▶ EXERCISE INPUT:
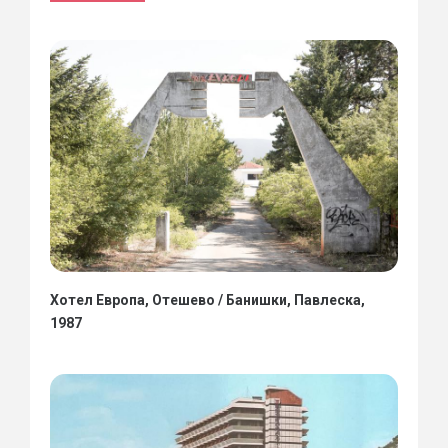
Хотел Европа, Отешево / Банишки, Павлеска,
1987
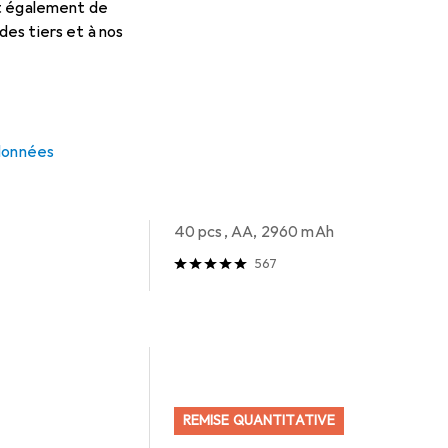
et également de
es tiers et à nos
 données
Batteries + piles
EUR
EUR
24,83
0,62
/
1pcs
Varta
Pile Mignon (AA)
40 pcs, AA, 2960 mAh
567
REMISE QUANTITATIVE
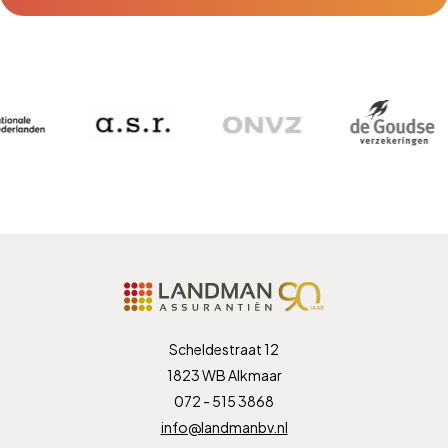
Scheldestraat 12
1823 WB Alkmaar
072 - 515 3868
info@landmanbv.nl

▶ TASK INSTRUCTIONS:
Quote all of the text in the listing above line by line, without any changes. Leave the pictures out of your answer.

▶ EXERCISE RESPONSE:
Хотел Европа, Отешево / Банишки, Павлеска,
1987
et également de
es tiers et à nos
 données
Batteries + piles
EUR
EUR
24,83
0,62
/
1pcs
Varta
Pile Mignon (AA)
40 pcs, AA, 2960 mAh
567
REMISE QUANTITATIVE
Scheldestraat 12
1823 WB Alkmaar
072 - 515 3868
info@landmanbv.nl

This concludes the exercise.